■ TASK ■
Pictures excluded, return the lines below from the first through the line holding "публикации на эту тему еще несколько лет".

■ THE INPUT ■

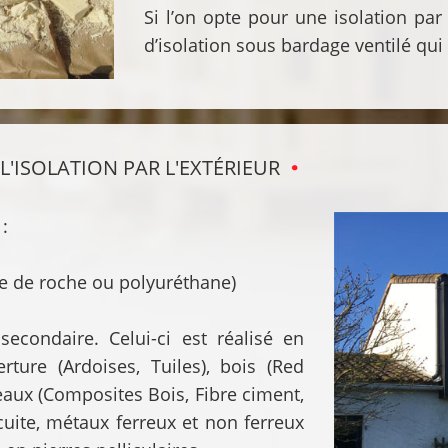
Si l’on opte pour une isolation par 
d’isolation sous bardage ventilé qui
 L'ISOLATION PAR L'EXTÉRIEUR
 :
aine de roche ou polyuréthane)
secondaire. Celui-ci est réalisé en
ture (Ardoises, Tuiles), bois (Red
eaux (Composites Bois, Fibre ciment,
uite, métaux ferreux et non ferreux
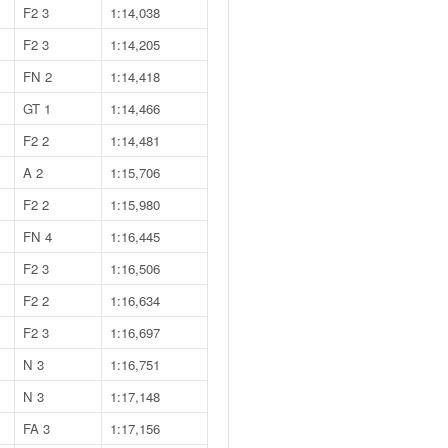
F2 3
1:14,038
F2 3
1:14,205
FN 2
1:14,418
GT 1
1:14,466
F2 2
1:14,481
A 2
1:15,706
F2 2
1:15,980
FN 4
1:16,445
F2 3
1:16,506
F2 2
1:16,634
F2 3
1:16,697
N 3
1:16,751
N 3
1:17,148
FA 3
1:17,156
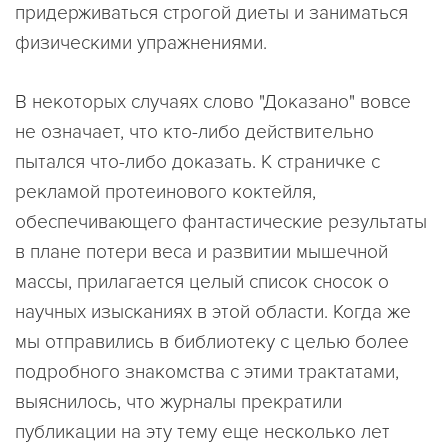
придерживаться строгой диеты и заниматься
физическими упражнениями.
В некоторых случаях слово "Доказано" вовсе
не означает, что кто-либо действительно
пытался что-либо доказать. К страничке с
рекламой протеинового коктейля,
обеспечивающего фантастические результаты
в плане потери веса и развитии мышечной
массы, прилагается целый список сносок о
научных изысканиях в этой области. Когда же
мы отправились в библиотеку с целью более
подробного знакомства с этими трактатами,
выяснилось, что журналы прекратили
публикации на эту тему еще несколько лет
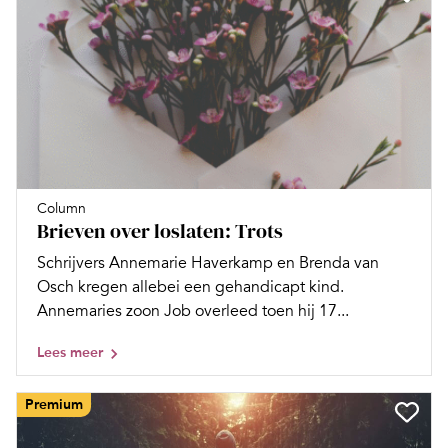
Column
Brieven over loslaten: Trots
Schrijvers Annemarie Haverkamp en Brenda van
Osch kregen allebei een gehandicapt kind.
Annemaries zoon Job overleed toen hij 17...
Lees meer
Premium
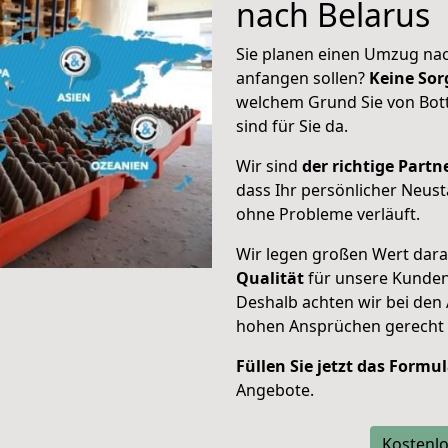
nach Belarus
Sie planen einen Umzug nac
anfangen sollen?
Keine Sor
welchem Grund Sie von Bot
sind für Sie da.
Wir sind
der richtige Partne
dass Ihr persönlicher Neust
ohne Probleme verläuft.
Wir legen großen Wert dar
Qualität
für unsere Kunde
Deshalb achten wir bei den
hohen Ansprüchen gerecht
Füllen Sie jetzt das Formu
Angebote.
Kostenlo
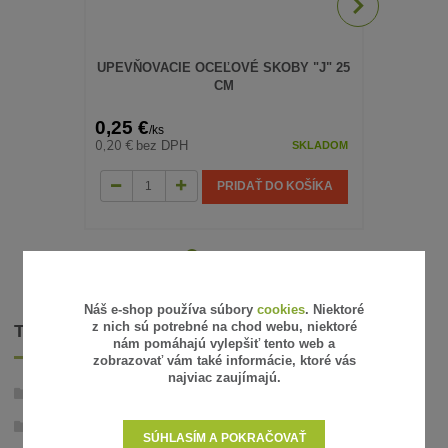
UPEVŇOVACIE OCEĽOVÉ SKOBY "J" 25
CM
UPEVŇOVA
0,25 €
0,25 €
/
ks
/
ks
0,20 €
0,20 €
bez DPH
bez 
SKLADOM
PRIDAŤ DO KOŠÍKA
Náš e-shop používa súbory
cookies
. Niektoré
z nich sú potrebné na chod webu, niektoré
TOVAR ZARADENÝ V KATEGÓRIÁCH
nám pomáhajú vylepšiť tento web a
zobrazovať vám také informácie, ktoré vás
najviac zaujímajú.
Mulčovací a ochranné textílie
Tkané (škôlkárske) textílie
SÚHLASÍM A POKRAČOVAŤ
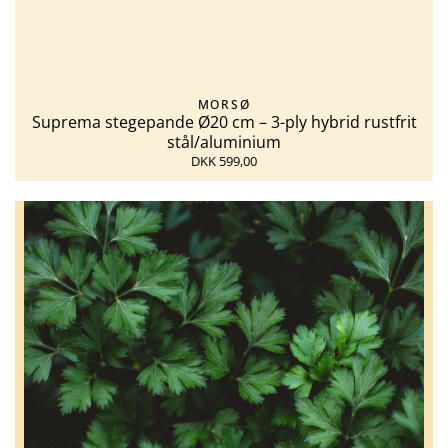
MORSØ
Suprema stegepande Ø20 cm – 3-ply hybrid rustfrit
stål/aluminium
DKK 599,00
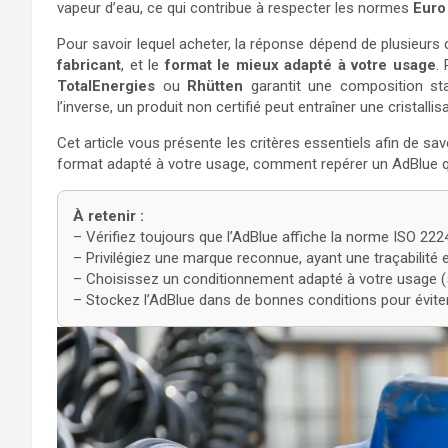
vapeur d’eau, ce qui contribue à respecter les normes
Euro
Pour savoir lequel acheter, la réponse dépend de plusieurs c
fabricant
, et le
format le mieux adapté à votre usage
.
TotalEnergies
ou
Rhütten
garantit une composition sta
l’inverse, un produit non certifié peut entraîner une cristall
Cet article vous présente les critères essentiels afin de sa
format adapté à votre usage, comment repérer un AdBlue qui 
À retenir :
– Vérifiez toujours que l’AdBlue affiche la norme ISO 22
– Privilégiez une marque reconnue, ayant une traçabilité 
– Choisissez un conditionnement adapté à votre usage (5 
– Stockez l’AdBlue dans de bonnes conditions pour éviter le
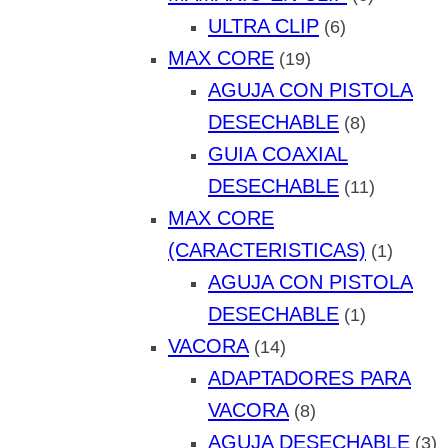
ULTRA CLIP
(6)
MAX CORE
(19)
AGUJA CON PISTOLA
DESECHABLE
(8)
GUIA COAXIAL
DESECHABLE
(11)
MAX CORE
(CARACTERISTICAS)
(1)
AGUJA CON PISTOLA
DESECHABLE
(1)
VACORA
(14)
ADAPTADORES PARA
VACORA
(8)
AGUJA DESECHABLE
(3)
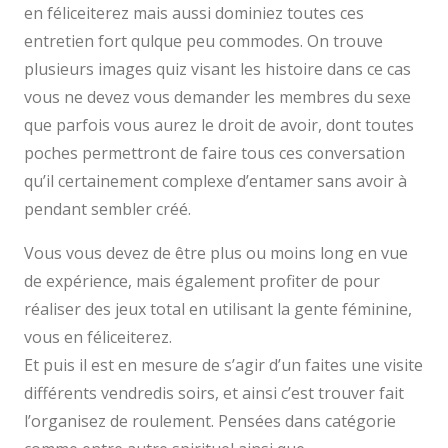
en féliceiterez mais aussi dominiez toutes ces
entretien fort qulque peu commodes. On trouve
plusieurs images quiz visant les histoire dans ce cas
vous ne devez vous demander les membres du sexe
que parfois vous aurez le droit de avoir, dont toutes
poches permettront de faire tous ces conversation
qu’il certainement complexe d’entamer sans avoir à
pendant sembler créé.
Vous vous devez de être plus ou moins long en vue
de expérience, mais également profiter de pour
réaliser des jeux total en utilisant la gente féminine,
vous en féliceiterez.
Et puis il est en mesure de s’agir d’un faites une visite
différents vendredis soirs, et ainsi c’est trouver fait
l’organisez de roulement. Pensées dans catégorie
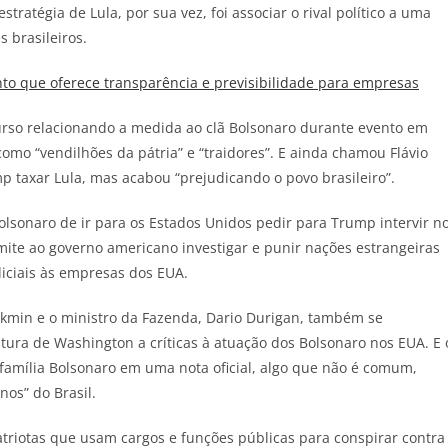
ratégia de Lula, por sua vez, foi associar o rival político a uma
 brasileiros.
o que oferece transparência e previsibilidade para empresas
urso relacionando a medida ao clã Bolsonaro durante evento em
como “vendilhões da pátria” e “traidores”. E ainda chamou Flávio
mp taxar Lula, mas acabou “prejudicando o povo brasileiro”.
olsonaro de ir para os Estados Unidos pedir para Trump intervir n
rmite ao governo americano investigar e punir nações estrangeiras
diciais às empresas dos EUA.
ckmin e o ministro da Fazenda, Dario Durigan, também se
ura de Washington a críticas à atuação dos Bolsonaro nos EUA. E 
 família Bolsonaro em uma nota oficial, algo que não é comum,
nos” do Brasil.
patriotas que usam cargos e funções públicas para conspirar contra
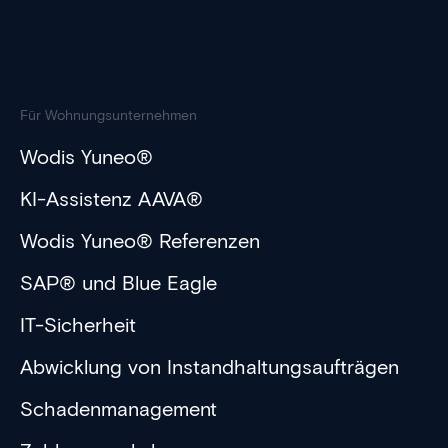
Für Wohnungsunternehmen
Wodis Yuneo®
KI-Assistenz AAVA®
Wodis Yuneo® Referenzen
SAP® und Blue Eagle
IT-Sicherheit
Abwicklung von Instandhaltungsaufträgen
Schadenmanagement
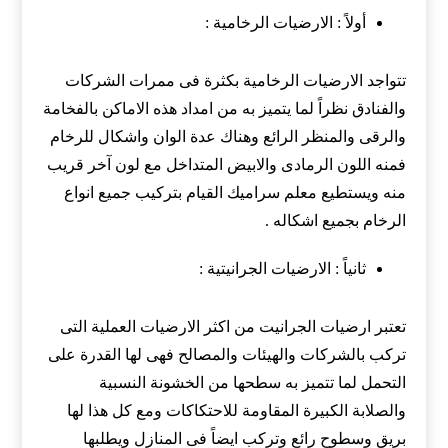
أولاً : الارضيات الرخامية :
تتواجد الارضيات الرخامية بكثرة فى ممرات الشركات
والفنادق نظراً لما يتميز به من امداد هذه الاماكن بالفخامة
والرقى والمنظر الرائع وهناك عدة الوان واشكال للرخام
فمنه اللون الرمادى والابيض المتداخل مع لون آخر قريب
منه ويستطيع معلم سراميك القيام بتركيب جميع انواع
الرخام بجميع اشكاله .
ثانياً : الارضيات الجرانيتية :
تعتبر ارضيات الجرانيت من اكثر الارضيات العملية التى
تركب بالشركات والهيئات والمصالح فهى لها القدرة على
التحمل لما تتميز به سطحها من الخشونة النسبية
والصلابة الكبيرة المقاومة للاحتكاكات ومع كل هذا لها
بريق وسطوح رائع وتركب ايضاً فى المنازل ويطلبها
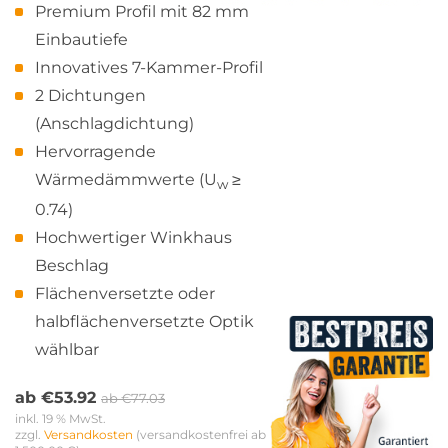
Premium Profil mit 82 mm
Einbautiefe
Innovatives 7-Kammer-Profil
2 Dichtungen
(Anschlagdichtung)
Hervorragende
Wärmedämmwerte (U
≥
w
0.74)
Hochwertiger Winkhaus
Beschlag
Flächenversetzte oder
halbflächenversetzte Optik
wählbar
ab
€
53.92
ab
€
77.03
inkl. 19 % MwSt.
zzgl. 
Versandkosten
 (versandkostenfrei ab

■ ANSWER TO THIS TASK ■
Si l’on opte pour une isolation par 
d’isolation sous bardage ventilé qui
 L'ISOLATION PAR L'EXTÉRIEUR
 :
aine de roche ou polyuréthane)
secondaire. Celui-ci est réalisé en
ture (Ardoises, Tuiles), bois (Red
eaux (Composites Bois, Fibre ciment,
uite, métaux ferreux et non ferreux
F2 3
1:14,038
F2 3
1:14,205
FN 2
1:14,418
GT 1
1:14,466
F2 2
1:14,481
A 2
1:15,706
F2 2
1:15,980
FN 4
1:16,445
F2 3
1:16,506
F2 2
1:16,634
F2 3
1:16,697
N 3
1:16,751
N 3
1:17,148
FA 3
1:17,156
придерживаться строгой диеты и заниматься
физическими упражнениями.
В некоторых случаях слово "Доказано" вовсе
не означает, что кто-либо действительно
пытался что-либо доказать. К страничке с
рекламой протеинового коктейля,
обеспечивающего фантастические результаты
в плане потери веса и развитии мышечной
массы, прилагается целый список сносок о
научных изысканиях в этой области. Когда же
мы отправились в библиотеку с целью более
подробного знакомства с этими трактатами,
выяснилось, что журналы прекратили
публикации на эту тему еще несколько лет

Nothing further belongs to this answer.